From King’s yarn, the reader would believe that the two men met at a dance, and, both likkered up, got into an argument wherein Fred called Jeff a liar and Jeff responded by plugging Fred with his Colt. In fact, Fred Wolford’s death was the result of a Wolford family argument. Jeff McCoy was married to Sarah Wolford, niece of Fred Wolford. Sarah had a brother named Andrew. The court records show that both Jeff McCoy and Andrew Wolford were charged with the murder of Fred Wolford.
According to Fred Wolford’s descendants that I heard the family story from some 50 years ago, Fred was STABBED, not shot. A stabbing makes more sense in a case where TWO men were indicted for the killing. It doesn’t take two to shoot a man.
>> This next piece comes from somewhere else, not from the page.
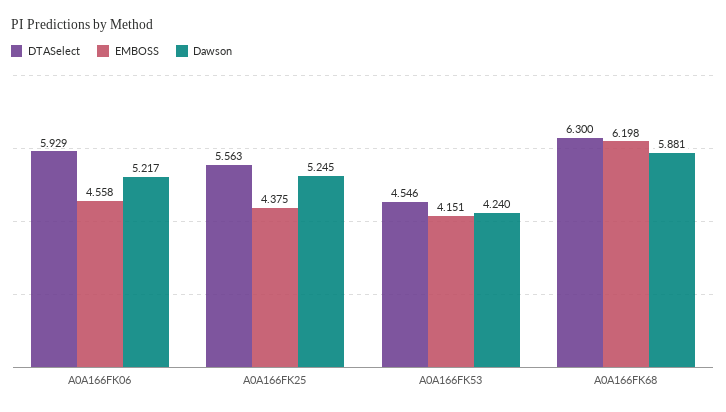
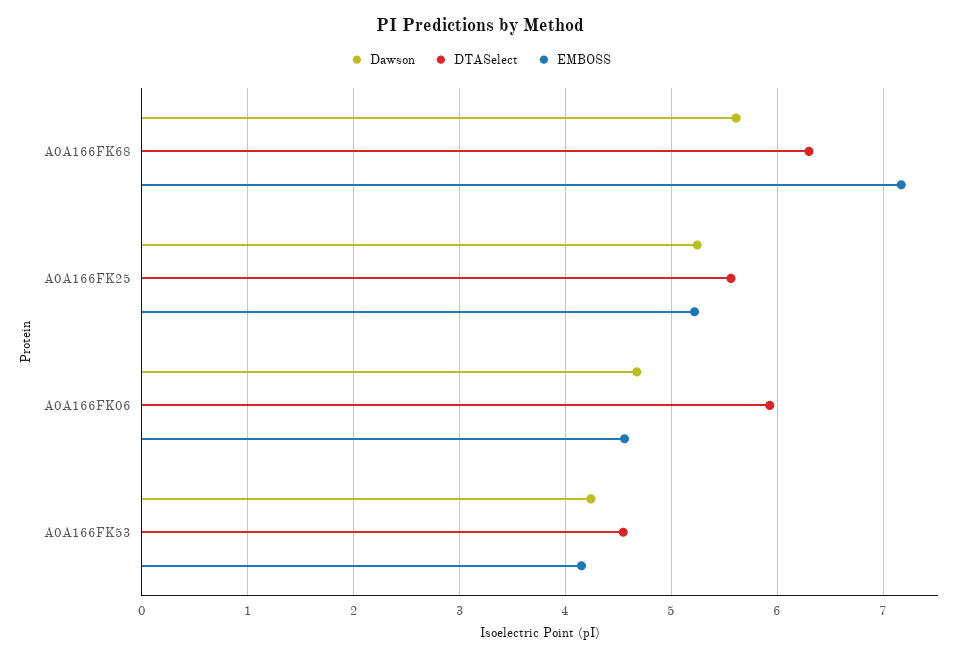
Dawson, A0A166FK06: 5.217 -> 4.7
EMBOSS, A0A166FK25: 4.375 -> 5.2
EMBOSS, A0A166FK68: 6.198 -> 7.2
Dawson, A0A166FK68: 5.881 -> 5.6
After killing Uncle Fred, Jeff stole a horse and went on the lam.
Where did he go? To the West Virginia home of Johnse HATFIELD, of course! With a vicious feud between the Hatfields and McCoys going on, according to King, Jeff McCoy took refuge in the home of Johnse Hatfield, with Cap Hatfield as his next-door neighbor! Note that the March 1887 filing says that the defendant is dead.
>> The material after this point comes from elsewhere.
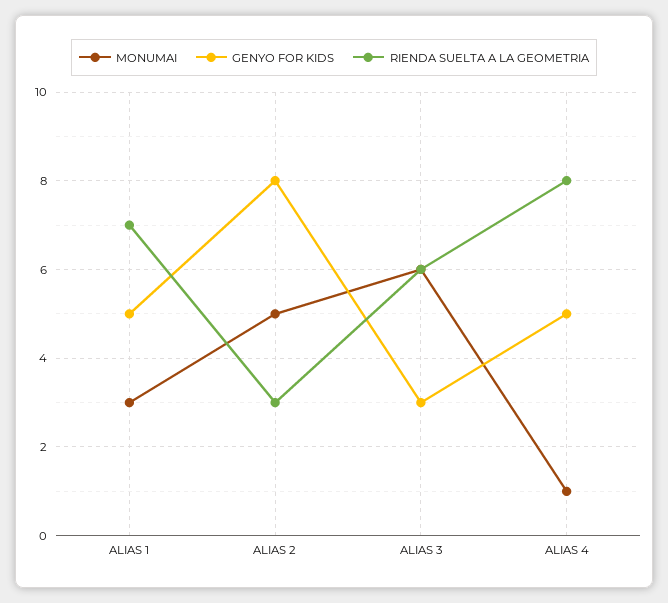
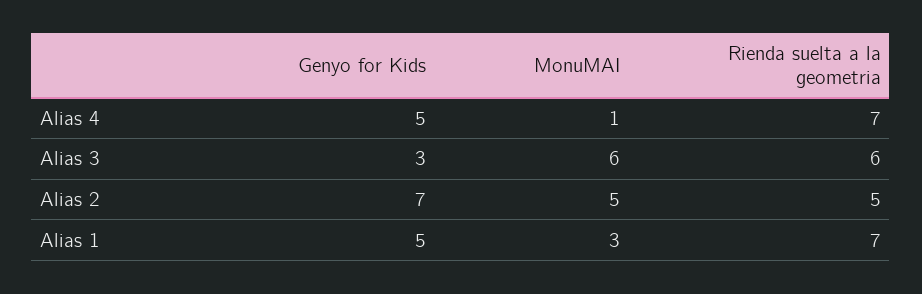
GENYO FOR KIDS, ALIAS 2: 8 -> 7
RIENDA SUELTA A LA GEOMETRIA, ALIAS 2: 3 -> 5
RIENDA SUELTA A LA GEOMETRIA, ALIAS 4: 8 -> 7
Jeff was indeed dead, having been shot on the banks of the Tug in November of 1886. King writes that after swimming the forty feet of the Tug (it’s actually about three times that wide there) “Jeff, a man of the mountains, clung to the earth. Timing the shots, he suddenly sprang, clawing his way up the bank. Cap nailed him halfway up the slope.” That is false. Cap did NOT kill Jeff McCoy—Tom Wallace did– but King needed it to be a Hatfield killing a McCoy, because, after all, he was writing a tale about a feud between the two families. Let’s look at the very best evidence, which comes from Jeff McCoy’s uncle, Perry Cline.
In a letter to the Governor some two years later, seeking a requisition from the governor for the arrest and extradition of Tom Wallace, Cline told the governor that he wanted very much to get Wallace (spelled Walls),because “He shot my nephew.”
Despite his promise in his Author’s Note to “deflate the legends, to check the biases, and to add or restore accurate historical detail,” King has dozens of flat-out lies in the book which can be proven false BY THE RECORDS.” That’s why King ignores my challenge to a debate, even though I have offered to pay for the hall.